Plant a container: Mediterranean herbs

Aromatic herbs such as thyme and rosemary are expensive to buy, yet easy to grow

You can be self-sufficient in many herbs from just a few pots or a large trough conveniently placed in a sunny spot near your kitchen door. As well as providing sprigs for the kitchen, they produce a profusion of small flowers which bees and butterflies love.

What you need

  • Plants: sage, thyme, rosemary, marjoram or oregano and winter savory all like the same growing conditions
  • Container: at least 20cm (8in) deep, and with plenty of drainage holes in the base
  • Multi-purpose compost
  • Drainage material: such as gravel, broken-up polystyrene or small bits of terracotta pot


  1. Place the container in a sunny, sheltered spot and put at least a 2.5cm (1in) layer of drainage material in the bottom – this helps ensure that the roots of the plants are not sat in waterlogged compost.
  2. Fill the container part way up with compost, and put in the plants so the top of their roots are about 2.5cm (1in) below the top of the container; plants should be about 15-20cm (6-8in) apart.
  3. Fill in around the plants with compost, firm it gently, and water thoroughly.
  4. It is not essential, but mulching the surface with a material such as gravel or bark will help keep in moisture and keeps the foliage clean; it looks attractive, too.

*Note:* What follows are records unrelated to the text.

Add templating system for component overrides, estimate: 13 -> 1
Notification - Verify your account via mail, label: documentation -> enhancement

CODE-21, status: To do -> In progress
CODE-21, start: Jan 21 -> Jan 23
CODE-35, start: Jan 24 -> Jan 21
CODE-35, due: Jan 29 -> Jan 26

Water the plants when the compost dries out, but don’t overdo it. They grow naturally in hot, dry places, and don’t like to be waterlogged. After a couple of months, start giving them a general-purpose liquid feed every two or three weeks.

Pest problems are rare. The herbs’ tough aromatic foliage, which we value for its pungent flavour, usually puts off slugs and leaf-eating insects.

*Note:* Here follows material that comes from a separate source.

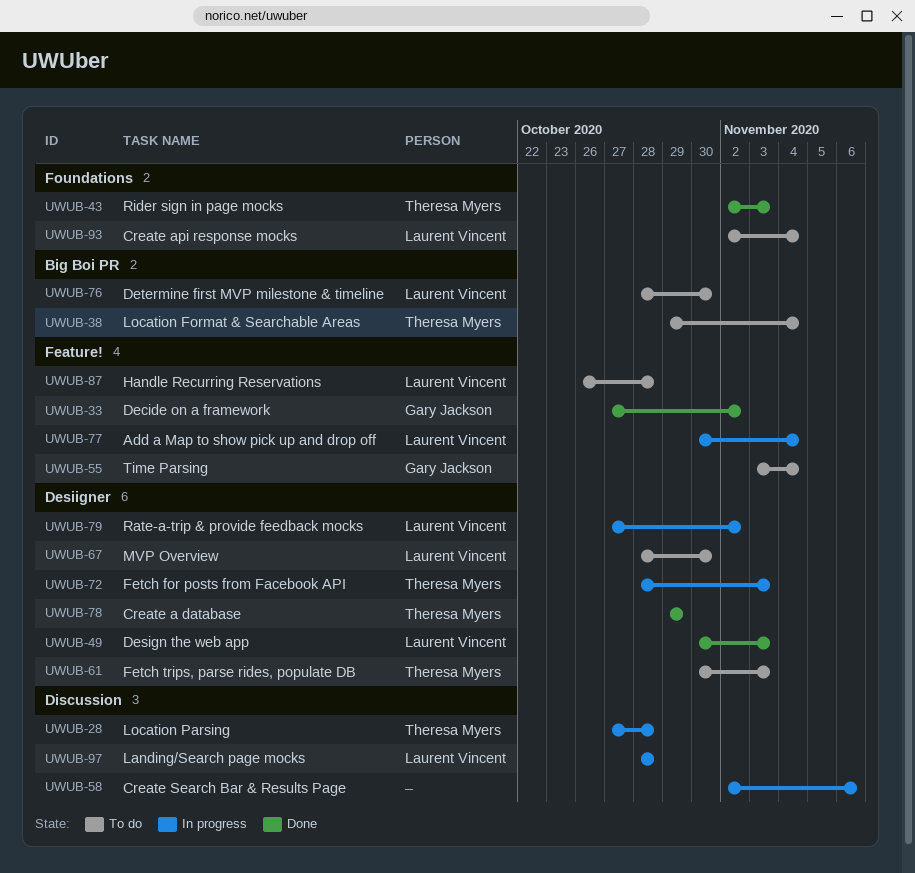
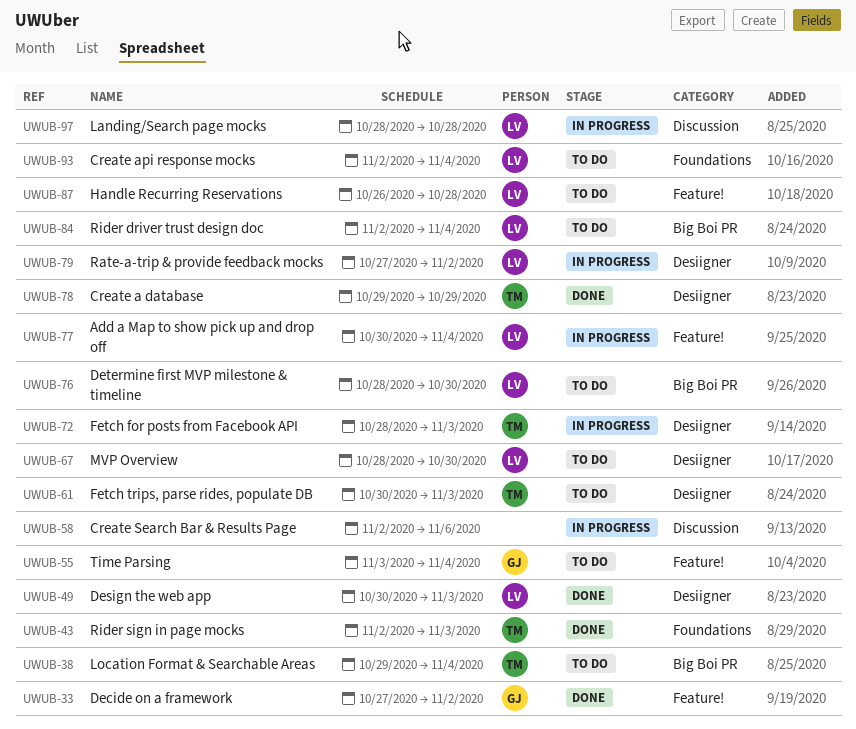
UWUB-28: present -> none
UWUB-84: none -> present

Harvest young fresh sprigs as you need them, starting as soon as the plants are large enough and carrying on through autumn. The plants are perennial, and should survive winter to produce further harvests next spring.

Added extras

Other perennial herbs such as chives and mint also grow well in containers, but prefer more luxurious conditions – add garden compost or slow-release fertiliser to the compost and water them more frequently. Mint needs its own separate pot, otherwise its roots will quickly spread to among those of other plants. Tall, vigorous herbs such as lovage, fennel and sorrel flourish only in large, deep containers: keep clipping off flower spikes to stop the plants getting too tall and to encourage fresh young growth.